Except in South Africa. Here, GDP growth is anaemic at 1.9% last year. Hardly a dent is being made on unemployment. Inequality is rising. Business sentiment is poor. Violent service-delivery protests are on the increase.

Yet, on a visit to Eastern Cape last week, it struck me that perhaps there is something to be said and done about our being the sick man of Africa.

In fact, perhaps what the much-maligned Eastern Cape is trying to achieve should become a template for our future.

The Eastern Cape has no mineral resources. It has neither gold, oil nor that much gas.

It is not like Ghana or Uganda, which have newly discovered deposits of these resources. All that Eastern Cape has are its people, soil and coastline.

In the past, it sent people off to work in the mines in Johannesburg and elsewhere.

But the mines are on the decline.

So now what does one do with the men and women of Eastern Cape?

They are doing something about it, albeit slowly, in Eastern Cape. They are trying to encourage manufacturing, to build industry, to get people to work in the province. They are trying hard to attract investment from across the country and across the globe.

After launching the Coega Development Corporation in the 1990s and the East London Industrial Development Zone in 2000, these two special economic zones are finally beginning to come alive and attract serious investors.

In the beginning, they were merely glorified factory developments, with absolutely nothing to incentivise investors to abandon their current locations and move to Eastern Cape.

Only in the past four years have real incentives been introduced — including lower tax rates — and that has led to billions of rands worth of investment being attracted.
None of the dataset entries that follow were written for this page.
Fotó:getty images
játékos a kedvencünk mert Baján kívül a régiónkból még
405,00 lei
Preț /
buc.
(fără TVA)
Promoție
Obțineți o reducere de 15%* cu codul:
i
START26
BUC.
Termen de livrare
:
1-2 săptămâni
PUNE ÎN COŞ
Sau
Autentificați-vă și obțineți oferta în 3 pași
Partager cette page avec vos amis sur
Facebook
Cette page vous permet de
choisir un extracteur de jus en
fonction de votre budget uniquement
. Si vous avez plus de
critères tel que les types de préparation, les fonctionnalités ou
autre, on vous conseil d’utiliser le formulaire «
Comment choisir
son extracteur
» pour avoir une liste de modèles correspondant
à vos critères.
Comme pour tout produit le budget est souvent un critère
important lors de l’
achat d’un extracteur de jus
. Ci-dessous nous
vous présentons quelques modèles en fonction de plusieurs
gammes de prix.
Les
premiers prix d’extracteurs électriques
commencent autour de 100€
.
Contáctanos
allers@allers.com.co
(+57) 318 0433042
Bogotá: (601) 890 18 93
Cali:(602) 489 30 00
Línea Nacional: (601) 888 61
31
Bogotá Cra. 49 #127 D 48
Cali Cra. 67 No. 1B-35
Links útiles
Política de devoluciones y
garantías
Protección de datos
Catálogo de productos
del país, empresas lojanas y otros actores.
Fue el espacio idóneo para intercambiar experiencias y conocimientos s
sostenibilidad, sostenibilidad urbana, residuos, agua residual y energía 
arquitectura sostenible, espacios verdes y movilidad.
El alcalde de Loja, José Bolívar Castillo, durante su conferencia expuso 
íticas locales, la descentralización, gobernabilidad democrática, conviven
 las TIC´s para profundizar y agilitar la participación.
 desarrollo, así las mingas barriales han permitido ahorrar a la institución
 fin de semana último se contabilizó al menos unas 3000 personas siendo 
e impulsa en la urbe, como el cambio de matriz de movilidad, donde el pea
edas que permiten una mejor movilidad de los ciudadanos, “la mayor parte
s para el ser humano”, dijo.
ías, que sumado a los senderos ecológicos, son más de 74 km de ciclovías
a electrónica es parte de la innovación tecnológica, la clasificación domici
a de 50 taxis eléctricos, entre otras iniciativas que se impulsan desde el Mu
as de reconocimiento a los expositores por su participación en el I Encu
On the weekend, Trade and Industry Minister Rob Davies and Energy Minister Dikobe Martins launched two key projects at Coega.

What’s happening here?

The truth is that Eastern Cape is trying to build an economy that creates jobs without hinging on mineral resources.

Manufacturing is what Africa’s economies are lacking. They depend too much, perhaps solely, on extractive industries. But what happens when the oil dries up, when the platinum runs out?

The key for this continent is to create real, sustainable jobs and industries. Eastern Cape’s MEC for economic development, Mcebisi Jonas, is already speaking of the implementation of two special economic zones on the Wild Coast and Mthatha area.

Gordhan, in his budget speech, allocated money to developing these zones, saying: “Manufacturing development incentives are allocated R10.3-billion over the next three years, in addition to tax relief through incentive programmes. Special economic zones are allocated R3.6-billion to promote value-added exports and generate jobs in economically disadvantaged parts of the country.”

The narrative about Africa’s growth needs to move from applauding rising GDP figures to asking about where the jobs are, where the manufacturing is.

In Eastern Cape last week, I began to see glimpses of what could be a more prosperous future for the region as it attempts to industrialise.

This is a good beginning. Both Coega and the East London IDZ took too long to come to fruition. I sincerely hope that launching the new special economic zones will happen far faster. We need them.